Em meados de setembro, a Organização das Nações Unidas para Agricultura e Alimentação (FAO, de seu nome em inglês) divulgou relatório sobre a fome no mundo. O estudo traz boas novas: no mundo, o número de pessoas subnutridas caiu pela primeira vez em 15 anos, passando de 1,023 bilhão para 925 milhões no último ano. A melhora se deu, fundamentalmente, pela retomada do crescimento econômico nos países menos desenvolvidos e a uma queda nos preços dos alimentos desde 2008.
Mesmo com a redução de 98 milhões de pessoas, o que equivale a 9,6% do total de subnutridos, ainda é um número alto demais. Entre as metas do milênio estabelecidas pelas Nações Unidas na virada do século, está a diminuição à metade no número de vítimas da fome no mundo até 2015. Para caminhar em direção a essas metas, a FAO considera imperativo que países adotem políticas que apoiem a agricultura familiar, atividade que atende parte substantiva da demanda por alimentos no mundo. Além disso, a organização sublinha a importância de políticas assistenciais, sociais e de proteção das populações mais carentes perante as crises econômicas.
Quando se estuda a distribuição geográfica da subnutrição encontra-se o esperado. Algo como 98% dos subnutridos vivem em países menos desenvolvidos. Dois terços dessa população concentram-se em apenas sete países: Bangladesh, China, República Democrática do Congo, Etiópia, Índia, Indonésia e Paquistão. As estimativas da FAO dão conta de que na América Latina e Caribe vivem cerca de 53 milhões em estado de subnutrição.

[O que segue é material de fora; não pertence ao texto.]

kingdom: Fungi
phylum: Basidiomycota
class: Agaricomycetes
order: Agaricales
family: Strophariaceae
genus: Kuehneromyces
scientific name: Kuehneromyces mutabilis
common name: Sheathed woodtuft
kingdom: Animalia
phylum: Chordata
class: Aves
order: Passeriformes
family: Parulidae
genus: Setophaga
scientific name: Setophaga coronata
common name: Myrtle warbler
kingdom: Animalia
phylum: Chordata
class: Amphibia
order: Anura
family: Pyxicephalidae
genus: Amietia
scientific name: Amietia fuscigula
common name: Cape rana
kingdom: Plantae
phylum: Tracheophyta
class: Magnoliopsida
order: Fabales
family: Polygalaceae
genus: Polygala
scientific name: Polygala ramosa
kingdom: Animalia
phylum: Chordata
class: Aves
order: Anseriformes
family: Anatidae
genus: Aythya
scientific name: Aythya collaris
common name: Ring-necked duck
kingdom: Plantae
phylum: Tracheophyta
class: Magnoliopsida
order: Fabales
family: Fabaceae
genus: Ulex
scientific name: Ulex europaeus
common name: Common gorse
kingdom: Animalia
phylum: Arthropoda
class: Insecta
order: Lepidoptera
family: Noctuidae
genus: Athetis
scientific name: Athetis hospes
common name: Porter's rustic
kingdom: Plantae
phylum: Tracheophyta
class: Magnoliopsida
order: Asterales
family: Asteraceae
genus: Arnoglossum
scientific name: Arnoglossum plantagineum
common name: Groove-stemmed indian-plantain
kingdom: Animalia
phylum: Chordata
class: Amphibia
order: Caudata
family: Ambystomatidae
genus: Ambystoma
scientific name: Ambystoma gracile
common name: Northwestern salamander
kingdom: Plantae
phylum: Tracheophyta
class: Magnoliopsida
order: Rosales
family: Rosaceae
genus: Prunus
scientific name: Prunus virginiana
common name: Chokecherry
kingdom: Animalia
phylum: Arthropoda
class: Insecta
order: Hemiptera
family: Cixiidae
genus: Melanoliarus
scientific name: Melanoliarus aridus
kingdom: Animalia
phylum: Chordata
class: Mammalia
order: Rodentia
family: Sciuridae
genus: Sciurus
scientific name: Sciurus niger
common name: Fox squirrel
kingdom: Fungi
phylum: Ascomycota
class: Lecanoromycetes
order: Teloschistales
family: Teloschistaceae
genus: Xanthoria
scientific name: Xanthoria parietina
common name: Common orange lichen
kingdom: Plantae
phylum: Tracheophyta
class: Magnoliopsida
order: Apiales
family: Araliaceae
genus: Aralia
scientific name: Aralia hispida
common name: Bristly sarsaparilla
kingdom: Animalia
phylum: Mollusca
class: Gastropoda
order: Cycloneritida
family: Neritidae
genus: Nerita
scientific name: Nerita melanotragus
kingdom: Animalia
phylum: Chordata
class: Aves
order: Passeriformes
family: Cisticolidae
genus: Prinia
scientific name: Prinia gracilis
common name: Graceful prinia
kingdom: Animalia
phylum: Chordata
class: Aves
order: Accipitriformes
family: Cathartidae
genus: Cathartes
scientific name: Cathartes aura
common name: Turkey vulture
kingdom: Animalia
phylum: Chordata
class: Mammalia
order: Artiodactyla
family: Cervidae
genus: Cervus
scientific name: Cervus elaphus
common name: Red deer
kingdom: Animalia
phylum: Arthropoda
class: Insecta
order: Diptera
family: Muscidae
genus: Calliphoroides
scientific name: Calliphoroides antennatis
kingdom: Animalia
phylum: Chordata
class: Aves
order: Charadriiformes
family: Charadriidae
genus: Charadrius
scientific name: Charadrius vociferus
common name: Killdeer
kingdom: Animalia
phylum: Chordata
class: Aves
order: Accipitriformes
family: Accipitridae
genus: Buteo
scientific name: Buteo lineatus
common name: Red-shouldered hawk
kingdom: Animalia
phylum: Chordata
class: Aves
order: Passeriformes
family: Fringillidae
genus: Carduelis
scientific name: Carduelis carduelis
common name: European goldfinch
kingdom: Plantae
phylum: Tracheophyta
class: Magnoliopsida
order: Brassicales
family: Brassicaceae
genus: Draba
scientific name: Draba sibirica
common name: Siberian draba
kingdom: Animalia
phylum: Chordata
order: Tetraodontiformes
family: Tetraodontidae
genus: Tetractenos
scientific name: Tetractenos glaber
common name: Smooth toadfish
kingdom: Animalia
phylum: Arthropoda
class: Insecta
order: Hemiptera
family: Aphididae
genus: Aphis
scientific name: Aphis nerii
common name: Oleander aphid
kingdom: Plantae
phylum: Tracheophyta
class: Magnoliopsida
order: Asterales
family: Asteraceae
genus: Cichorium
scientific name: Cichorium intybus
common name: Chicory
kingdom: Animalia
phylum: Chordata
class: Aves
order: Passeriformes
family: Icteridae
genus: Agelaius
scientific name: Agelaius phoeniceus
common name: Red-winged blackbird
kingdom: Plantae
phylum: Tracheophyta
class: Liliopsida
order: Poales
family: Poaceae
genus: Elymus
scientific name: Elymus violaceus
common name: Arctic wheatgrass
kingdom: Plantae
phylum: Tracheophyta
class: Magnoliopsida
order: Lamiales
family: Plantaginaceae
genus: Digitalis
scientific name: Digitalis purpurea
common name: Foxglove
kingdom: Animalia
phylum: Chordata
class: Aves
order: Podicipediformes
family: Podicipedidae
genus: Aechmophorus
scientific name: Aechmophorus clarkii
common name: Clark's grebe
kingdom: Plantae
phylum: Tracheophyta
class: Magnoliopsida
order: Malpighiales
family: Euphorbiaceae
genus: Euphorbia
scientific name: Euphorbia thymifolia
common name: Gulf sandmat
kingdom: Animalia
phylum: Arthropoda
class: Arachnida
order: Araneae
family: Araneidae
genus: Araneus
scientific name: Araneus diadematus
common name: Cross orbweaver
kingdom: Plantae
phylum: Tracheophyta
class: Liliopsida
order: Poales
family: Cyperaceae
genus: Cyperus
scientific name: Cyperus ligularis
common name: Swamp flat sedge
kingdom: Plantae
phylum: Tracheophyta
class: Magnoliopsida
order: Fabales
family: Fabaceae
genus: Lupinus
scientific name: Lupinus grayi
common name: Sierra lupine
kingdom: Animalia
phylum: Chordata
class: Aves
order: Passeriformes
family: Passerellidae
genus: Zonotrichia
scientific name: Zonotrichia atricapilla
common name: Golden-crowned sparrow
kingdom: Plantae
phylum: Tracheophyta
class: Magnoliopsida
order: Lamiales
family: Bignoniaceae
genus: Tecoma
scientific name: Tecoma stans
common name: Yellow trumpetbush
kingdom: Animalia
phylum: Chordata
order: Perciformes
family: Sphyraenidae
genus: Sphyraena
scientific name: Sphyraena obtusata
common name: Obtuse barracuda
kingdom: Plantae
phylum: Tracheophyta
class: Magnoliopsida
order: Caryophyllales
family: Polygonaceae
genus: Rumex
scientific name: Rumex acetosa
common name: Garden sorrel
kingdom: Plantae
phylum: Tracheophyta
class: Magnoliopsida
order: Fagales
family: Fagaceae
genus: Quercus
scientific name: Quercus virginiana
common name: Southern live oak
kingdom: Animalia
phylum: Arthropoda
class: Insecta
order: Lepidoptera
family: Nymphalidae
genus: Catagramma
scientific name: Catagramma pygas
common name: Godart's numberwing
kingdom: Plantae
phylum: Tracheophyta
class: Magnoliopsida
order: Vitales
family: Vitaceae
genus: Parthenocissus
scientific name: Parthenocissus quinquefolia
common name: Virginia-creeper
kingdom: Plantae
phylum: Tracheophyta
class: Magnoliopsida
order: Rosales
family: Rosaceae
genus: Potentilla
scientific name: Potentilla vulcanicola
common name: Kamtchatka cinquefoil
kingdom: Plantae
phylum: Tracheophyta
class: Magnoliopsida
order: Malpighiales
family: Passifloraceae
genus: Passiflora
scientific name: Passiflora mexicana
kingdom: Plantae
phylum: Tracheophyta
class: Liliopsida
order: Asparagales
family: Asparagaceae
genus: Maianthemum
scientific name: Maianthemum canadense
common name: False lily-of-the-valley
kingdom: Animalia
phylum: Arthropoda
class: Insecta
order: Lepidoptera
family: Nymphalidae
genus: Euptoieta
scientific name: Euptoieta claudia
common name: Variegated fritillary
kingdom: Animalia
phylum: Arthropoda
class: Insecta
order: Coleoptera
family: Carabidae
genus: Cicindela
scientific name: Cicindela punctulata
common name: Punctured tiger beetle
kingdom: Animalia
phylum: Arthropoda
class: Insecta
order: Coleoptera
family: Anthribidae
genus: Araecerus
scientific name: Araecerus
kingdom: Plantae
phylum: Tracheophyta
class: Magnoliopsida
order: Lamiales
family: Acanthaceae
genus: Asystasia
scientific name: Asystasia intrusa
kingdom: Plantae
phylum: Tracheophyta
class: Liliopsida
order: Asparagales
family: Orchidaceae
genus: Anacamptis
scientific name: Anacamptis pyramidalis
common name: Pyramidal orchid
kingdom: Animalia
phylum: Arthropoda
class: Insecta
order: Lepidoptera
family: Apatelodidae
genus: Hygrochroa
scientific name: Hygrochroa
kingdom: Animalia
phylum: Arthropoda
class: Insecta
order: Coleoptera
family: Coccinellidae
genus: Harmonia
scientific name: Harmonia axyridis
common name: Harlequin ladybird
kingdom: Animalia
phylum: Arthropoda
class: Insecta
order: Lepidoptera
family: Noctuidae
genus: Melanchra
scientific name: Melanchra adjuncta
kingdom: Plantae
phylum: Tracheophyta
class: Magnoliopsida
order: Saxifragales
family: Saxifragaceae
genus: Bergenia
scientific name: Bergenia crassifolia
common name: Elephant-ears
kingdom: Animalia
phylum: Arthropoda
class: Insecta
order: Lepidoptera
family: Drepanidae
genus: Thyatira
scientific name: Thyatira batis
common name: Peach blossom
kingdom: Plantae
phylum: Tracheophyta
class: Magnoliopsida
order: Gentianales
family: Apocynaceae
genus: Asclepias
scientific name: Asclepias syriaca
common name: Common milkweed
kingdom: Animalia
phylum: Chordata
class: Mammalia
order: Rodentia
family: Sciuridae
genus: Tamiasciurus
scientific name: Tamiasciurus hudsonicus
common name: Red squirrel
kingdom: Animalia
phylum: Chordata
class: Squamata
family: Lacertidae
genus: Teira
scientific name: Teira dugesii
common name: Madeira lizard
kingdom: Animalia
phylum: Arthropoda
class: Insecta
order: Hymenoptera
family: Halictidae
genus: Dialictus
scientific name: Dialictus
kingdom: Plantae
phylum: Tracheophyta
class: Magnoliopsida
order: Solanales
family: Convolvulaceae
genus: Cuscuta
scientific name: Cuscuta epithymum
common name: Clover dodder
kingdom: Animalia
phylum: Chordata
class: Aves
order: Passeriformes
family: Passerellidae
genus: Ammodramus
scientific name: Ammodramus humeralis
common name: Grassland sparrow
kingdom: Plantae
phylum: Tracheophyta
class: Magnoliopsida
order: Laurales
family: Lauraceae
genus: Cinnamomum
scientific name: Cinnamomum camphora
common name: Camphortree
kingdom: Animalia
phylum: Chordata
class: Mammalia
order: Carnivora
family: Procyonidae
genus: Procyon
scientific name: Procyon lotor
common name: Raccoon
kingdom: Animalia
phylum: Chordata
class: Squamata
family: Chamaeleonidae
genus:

Simultaneamente, a Action Aid, uma organização não-governamental presente em mais de 40 países e com atuação de suporte às políticas de inclusão econômica, divulgou a segunda edição do Placar da Fome, um ranking dos países que mais atuam contra a fome no mundo. Pelo segundo ano, o Brasil aparece em primeiro entre os países em desenvolvimento, principalmente, por ter conseguido atingir a meta de reduzir à metade a proporção de pessoas desnutridas e de crianças abaixo do peso em pouco mais de 10 anos.
Hoje, já está comprovado no Brasil o resultado das políticas sociais adotadas na última década. Mas vale qualificá-las um pouco. O Brasil sempre foi conhecido no mundo todo como um país que convive com grandes desigualdades e com um elevado contingente da população em situação de pobreza. A urgência em fazer frente a essa situação inspirou a elaboração de programas de apoio social de transferência direta de renda. Essas são iniciativas mais recentes e assumiram importância crescente desde os anos 1990. A execução desse tipo de política tem ampliado o debate acerca das formas de intervenção para aliviar a pobreza e reduzir as desigualdades de renda e de oportunidades, especialmente quando condicionam a concessão do benefício a comportamentos, por parte dos receptores, que visem a estimular alguma forma de acumulação de capital humano. O fato é que essas políticas tiveram efeitos inegáveis na redução da pobreza absoluta. Tomando o caso mais emblemático, o Programa Bolsa Família prevê a transferência de recursos a famílias de baixa renda, condicionando o benefício a comportamentos dos receptores em relação à educação e à saúde. O programa foi instituído pelo governo federal em 2004 e faz parte de um conjunto de programas sociais preexistentes e do Programa Fome Zero. Desde a origem, o programa visou atender a dois grandes objetivos: a redução da pobreza e da desigualdade e a provisão de ativos e incentivos, por meio da ampliação do acesso à educação e de medidas básicas de saúde, para que futuras gerações sejam menos atingidas pela pobreza.
O relatório da Action Aid destaca os resultados dos programas sociais no Brasil, citando a redução do número de pessoas vivendo em extrema pobreza, que passou de 21 milhões em 2003 para 8,9 milhões em 2008, e a perspectiva de que a miséria seja erradicada até 2014.
Parcela importante desses resultados no Brasil se deve, também, a uma melhora nas condições macroeconômicas. Inflação mais baixa vem corroendo menos os rendimentos. O crescimento econômico e o aumento do emprego formal vêm “trazendo” grandes contingentes de trabalhadores para uma vida econômica mais ativa e para o consumo.
Assim, o caminho para a erradicação da miséria é mais seguro na medida em que se combina políticas sociais de emergência, com políticas mais estruturais que possam inserir essas pessoas no mundo do trabalho e atendê-las na rede de educação e saúde.
É um resultado a se comemorar!
*Economista, professora do Instituto de Relações Internacionais da Universidade de São Paulo.